Similar points have been made by other parties that have been advising me.
Echoing the noble Baroness, one has to say: what other forms of community involvement are being considered? Will the Government recognise that what they have said is intended to be a backstop provision only if the voluntary system is seen not to be working? Is that still very much their approach on all this? There is no doubt that the provisions of the Bill have worried the industry.
My Lords, I thank the noble Baroness for tabling the amendment and my noble friend for his contribution.
The amendment seeks to extend the scope of the community electricity right provisions to include all electricity generation. I listened very carefully to what the noble Baroness said about also looking at different models. I hope I will be able to lay out clearly that what we are trying to do, in the first instance, is to take the positive step of focusing on community-shared ownership of renewables but our drive really is to increase that shared ownership as a positive step in enabling people to take some stakeholding in their local communities and to drive forward a voluntary approach, as has been worked through the Shared Ownership Taskforce.
We have made it very clear that we are not excluding other forms of energy; we are just saying that within the renewables sector we are concentrating on wind and solar, which are two mature sources and therefore it is easy to demonstrate their benefit to local communities. We are absolutely clear that this legislation should apply only to renewable electricity technologies. There are two key reasons for this.
The noble Baroness said that some communities embrace renewables and others do not. We want to bridge that disconnect between national and local benefits for renewable electricity schemes. What we have seen often is that nationally there is great support for the renewables sector but that is not always reflected when it becomes a local issue, where the impacts are felt directly by communities.
What we want to do through this legislation is to seek to redress the imbalance by ensuring that communities have the opportunity to get much more involved and can develop a real sense of ownership of local schemes being developed on their doorstep.
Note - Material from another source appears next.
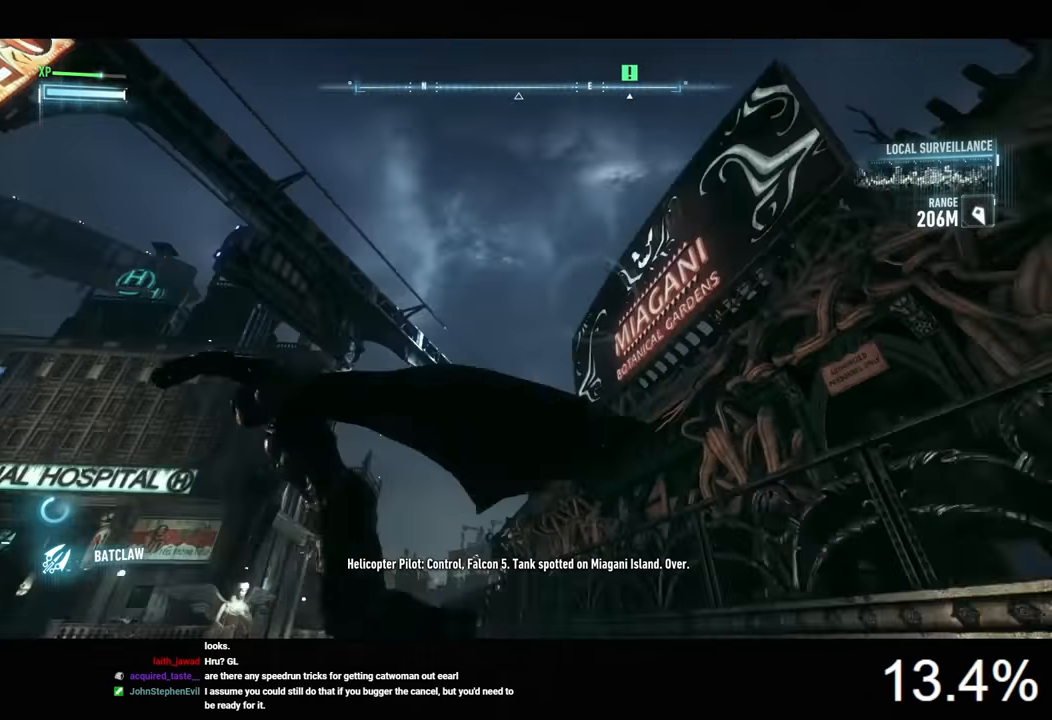
{"keys": [], "mouse": [], "mouse_move": "down", "events": [[100, "f", "down"], [200, "f", "up"], [400, "space", "down"], [466, "space", "up"]]}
This is about promoting decentralised energy generation that is happening in people’s homes and in local communities right across the country.
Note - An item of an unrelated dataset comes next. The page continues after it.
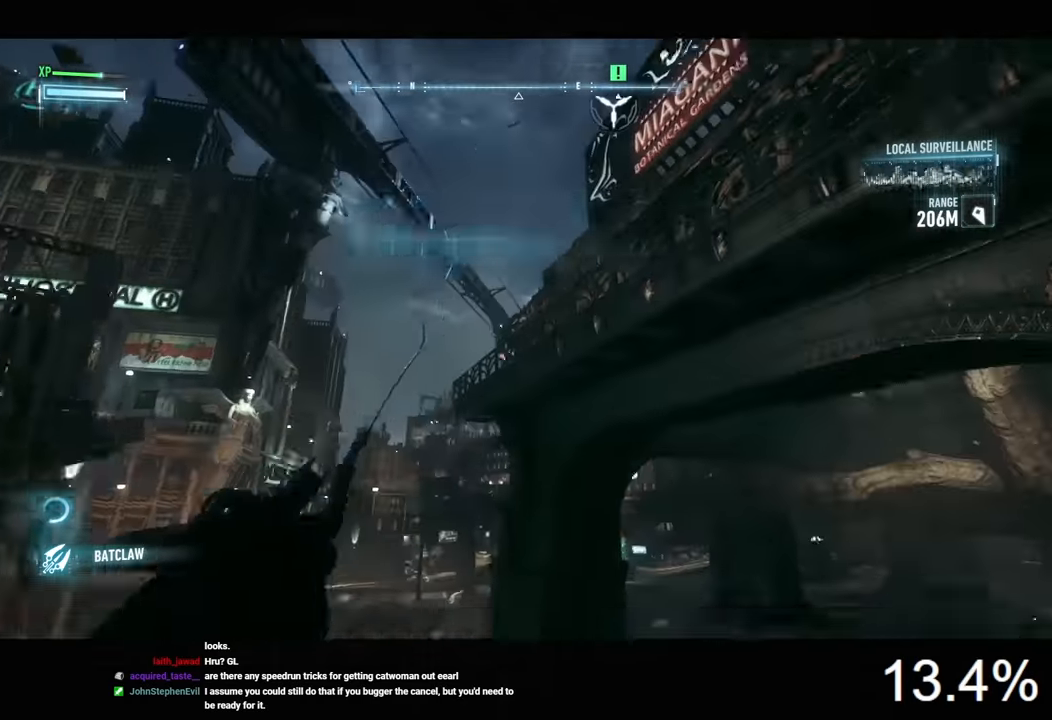
{"keys": ["space"], "mouse": [], "mouse_move": "still", "events": [[33, "space", "down"], [100, "space", "up"], [166, "space", "down"], [233, "space", "up"], [300, "space", "down"]]}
Renewable electricity generation, particularly from technologies such as wind and solar power, is now well established. This typically translates into lower risk profiles for community investors, which is an important safeguard. It is important to remember that shared ownership is still very much a developing concept in this country. The Shared Ownership Taskforce published its final framework on Monday, and I very much take on board the point my noble friend made that it came a little later than expected. The members of the taskforce have worked long and hard to develop a framework which both developers and local communities can work with. This has been a challenging task, even for the most established renewable technologies where there are successful case studies working on the ground.
To say simply that we need to extend the concept of shared ownership to all forms of electricity generation, without proper consideration of the inherent issues that each faces, therefore makes little sense to me when the voluntary approach on shared ownership to date has been solely developed for, and has focused on, those particular renewable sectors. It is right that, if these powers were ever exercised, we would expect them to focus specifically on established and mature renewable electricity generation technologies, such as solar and onshore wind.
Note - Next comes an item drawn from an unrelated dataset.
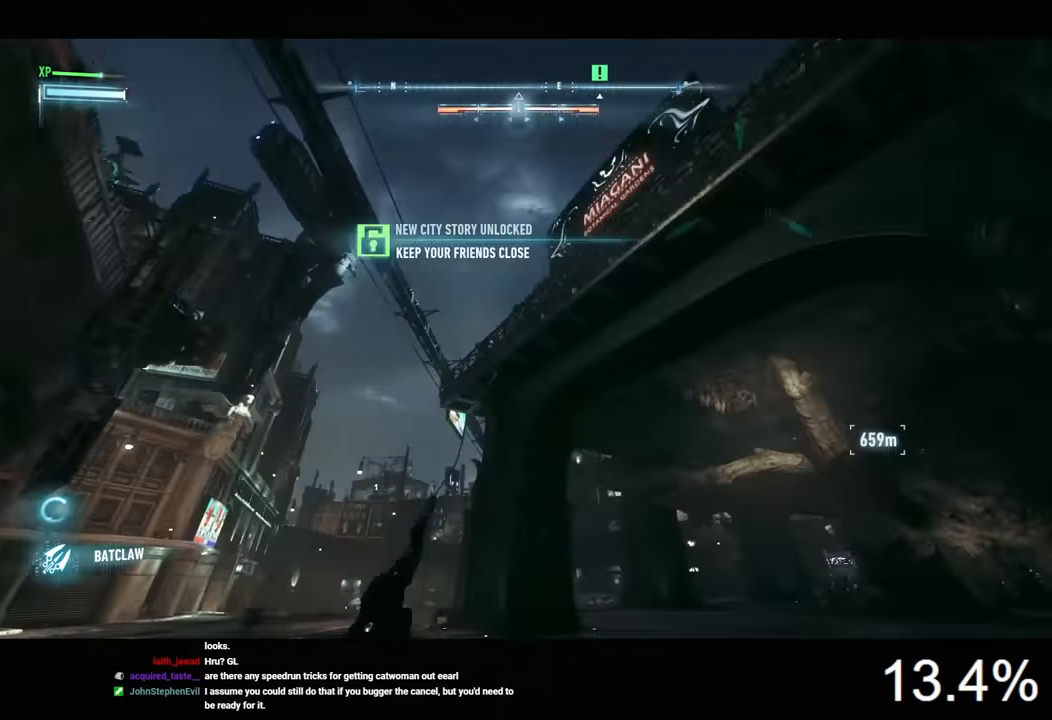
{"keys": ["space"], "mouse": [], "mouse_move": "still", "events": []}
I would like to reassure the noble Baroness again that this is the first step in increasing community shared ownership of renewables. If it is successful, there is nothing to stop us considering extending it to other technologies, because we want lessons to be learnt and to do the proper consultation that everybody would expect to take place when we extend this.
In responding to a couple of questions that were raised by my noble friend, we are encouraging local electricity discount schemes and recognise that they are a valuable initiative which we wholeheartedly support. However, we must remember and recognise that offering reduced-price electricity is giving a gift to the community, not providing the community with the chance to invest in schemes such as community electricity. There is a slight difference there, which we need to be able to recognise.
A moment ago my noble friend said that there was absolutely nothing to prevent the scheme being extended to other forms of community involvement. However, the word “renewable” is in the first paragraph of the first clause of the part of the Bill which deals with energy. Will extending it to other forms require further primary legislation?
It would require proper consultation. We would have to go through the proper consultation processes to ensure that, having seen what has worked or not worked with these initial schemes, when going forward on including other schemes we are able to respond to the needs of those technologies. That is what local communities will ultimately have to face. It is not about primary legislation; it is about looking at how we would be able to add those new schemes through consultation. We have said very clearly that we are not stopping or excluding other provisions of electricity supply. We would have this opened up but we are starting with the focus on the renewable sector. I hope that I have been able to make that a little clearer to the noble Baroness. If I have not done so, I will repeat what I have already stated: these provisions would apply only to renewable electricity schemes. To clarify my noble friend’s point, we would have to readdress it in primary legislation.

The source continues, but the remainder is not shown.